In general I don't see it as a renewable vs. conventional issue. SSO/SSR/SSCI have been around since the 1960s when PSS started to be deployed in synchronous generator excitation control systems. Rather it reflects the greater complexity in modelling involved high speed digital controls vs. physical, inertial responses that are expressed very effectively by well-known equations. As we layer on more and more controls, we don't only have to model what is going on at power frequency (50 or 60 Hz) but also at harmonic frequencies and sub-synchronous frequencies. Renewable generators just happen to depend much more heavily on complex control systems for power conversion, mimicking synchronous generator response characteristics and to marry all the components of a large renewable plant together.

At the same time, we have far more powerful tools for power system simulation today that can effectively mitigate this risk, as long as engineers realize the risk is there.

A good reference explaining SSO as it applies to conventional generators can be found here: http://www.cigre.org.br/archives/pptcigre/07_subsynchronous_...

* Power system stabilizers (PSS) are a part of synchronous generator excitation control that improves dynamic stability by damping generator oscillations against the grid. However, PSS systems can actually cause additional, long-distance oscillations with other PSS systems in the frequency range of 0.1 to 1 Hz. See: https://www.wecc.org/Reliability/Power%20System%20Stabilizer... and http://www.meppi.com/Products/GeneratorExcitationProducts/St...


That is the thing about such a highly dynamic system. "Let's just add this dampening right here." Then, we have a system that is very slow to recover.

This is all made more complex by the fact that many of the components of these systems have really non-linear behavior. Like a dam spill that hits a hard boundary.


Without knowing much about the specifics of regulating wind generation, I'd say it adds some complexity, and we don't have the same number of decades of experience of operating it at scale that we do for some other generation techniques.

So I don't see that wind (in the sense of weather patterns) was a contributing factor, but that complexity of regulation probably did contribute.

But then again, as the Little Barford CCGT station showed, it's still perfectly possible to have unexpected failure modes on more conventional generating equipment. (Little Barford enter service in 1996, and is presumably fairly typical of the kind of CCGT stations that were built in large numbers in the UK through the 90s.)


Interesting thanks. A lot of people are using this power outage as an argument against wind power.


Not directly from my reading; but it was a very windy day so it was contributing quite a lot, so when it failed it made a bigger impact than normal.

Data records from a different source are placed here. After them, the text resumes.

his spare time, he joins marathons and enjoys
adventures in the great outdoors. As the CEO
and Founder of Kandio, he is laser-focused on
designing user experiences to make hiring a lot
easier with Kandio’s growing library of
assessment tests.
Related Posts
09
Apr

They also take about sources that provide 'inertia' - and I don't understand if a wind farm counts or not; I don't think it does


"The reduction in system inertia caused by the replacement of large synchronous machines with asynchronous generators"

So would a large fly wheel, or something similar be of value?



Yes I was thinking its basically a big battery/capacitor.

I wasn't sure for the intended usecase (compensating for 1000s of MW of powerloss) whether a battery would necessarily be the best thing.